Activity → Below are records to be copied exactly; their pictures are to be omitted.

Raw data →
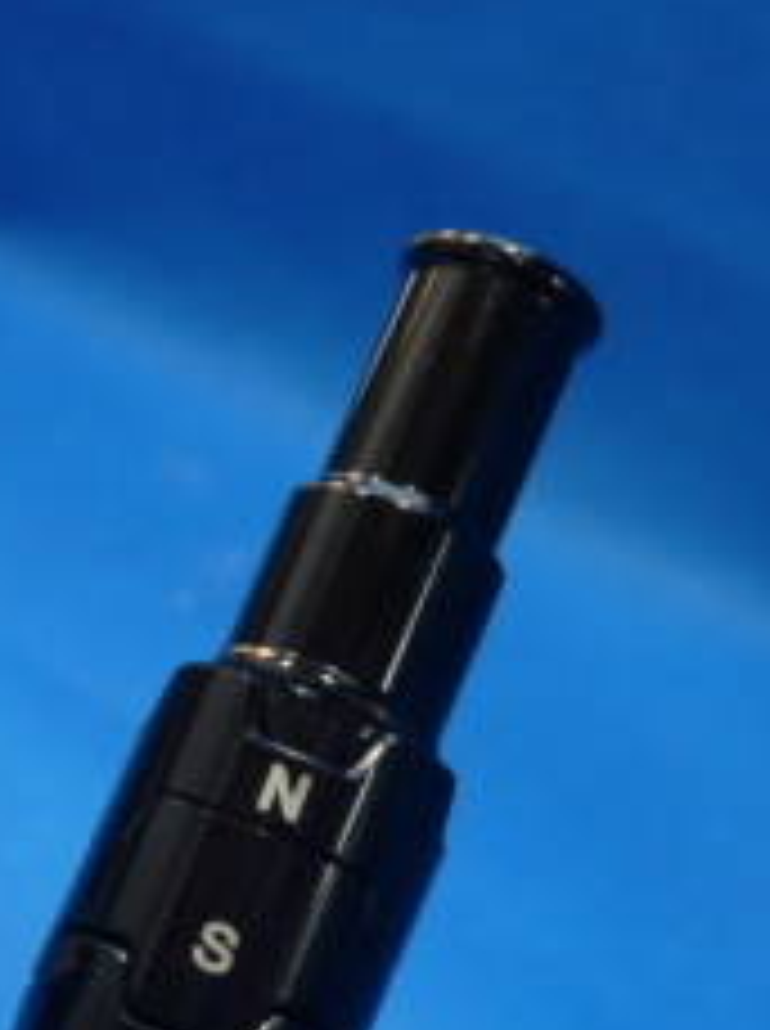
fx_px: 2082
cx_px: 234
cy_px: 877
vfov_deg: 27.1
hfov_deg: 20.9
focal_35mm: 70
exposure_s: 1/30
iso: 125
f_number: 2.8
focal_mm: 4.5
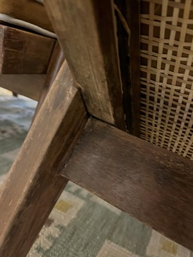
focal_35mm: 26
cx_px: 96
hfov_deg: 53.1
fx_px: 193
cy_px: 128
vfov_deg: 67.3
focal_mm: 5.1
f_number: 1.6
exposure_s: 1/25
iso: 800
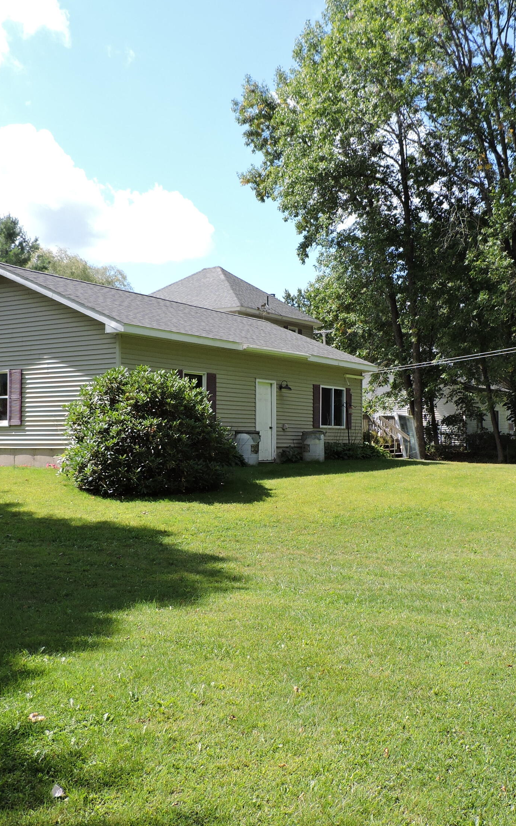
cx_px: 293
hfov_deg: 31.9
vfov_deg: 49.3
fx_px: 900
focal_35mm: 40
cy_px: 416
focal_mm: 5
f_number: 3.1
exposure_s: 1/640
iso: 100
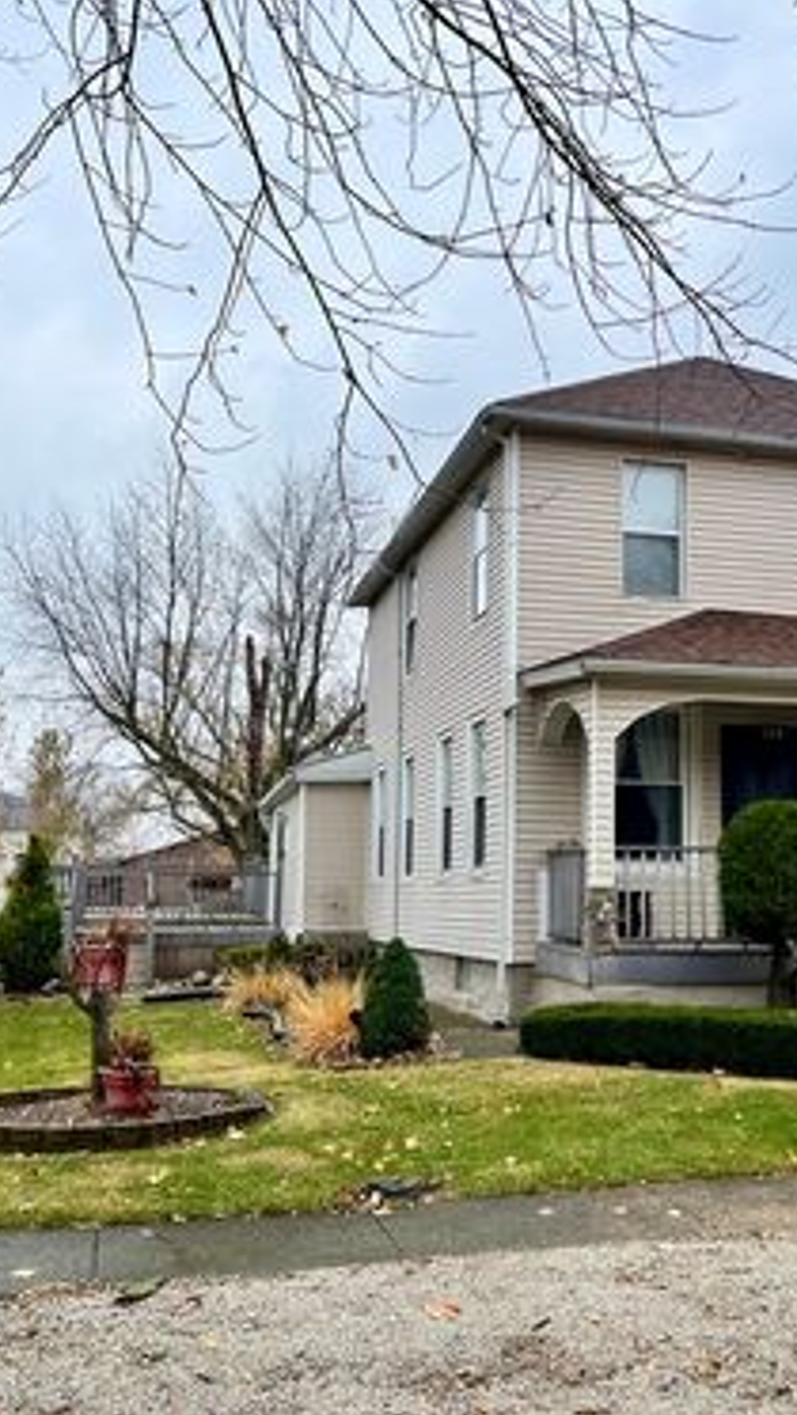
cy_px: 708
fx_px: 1427
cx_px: 558
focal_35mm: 38
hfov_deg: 30.9
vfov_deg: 52.8
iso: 50
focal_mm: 5.7
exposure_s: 1/1488
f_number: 1.5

Solution to this exercise →
fx_px: 2082
cx_px: 234
cy_px: 877
vfov_deg: 27.1
hfov_deg: 20.9
focal_35mm: 70
exposure_s: 1/30
iso: 125
f_number: 2.8
focal_mm: 4.5
focal_35mm: 26
cx_px: 96
hfov_deg: 53.1
fx_px: 193
cy_px: 128
vfov_deg: 67.3
focal_mm: 5.1
f_number: 1.6
exposure_s: 1/25
iso: 800
cx_px: 293
hfov_deg: 31.9
vfov_deg: 49.3
fx_px: 900
focal_35mm: 40
cy_px: 416
focal_mm: 5
f_number: 3.1
exposure_s: 1/640
iso: 100
cy_px: 708
fx_px: 1427
cx_px: 558
focal_35mm: 38
hfov_deg: 30.9
vfov_deg: 52.8
iso: 50
focal_mm: 5.7
exposure_s: 1/1488
f_number: 1.5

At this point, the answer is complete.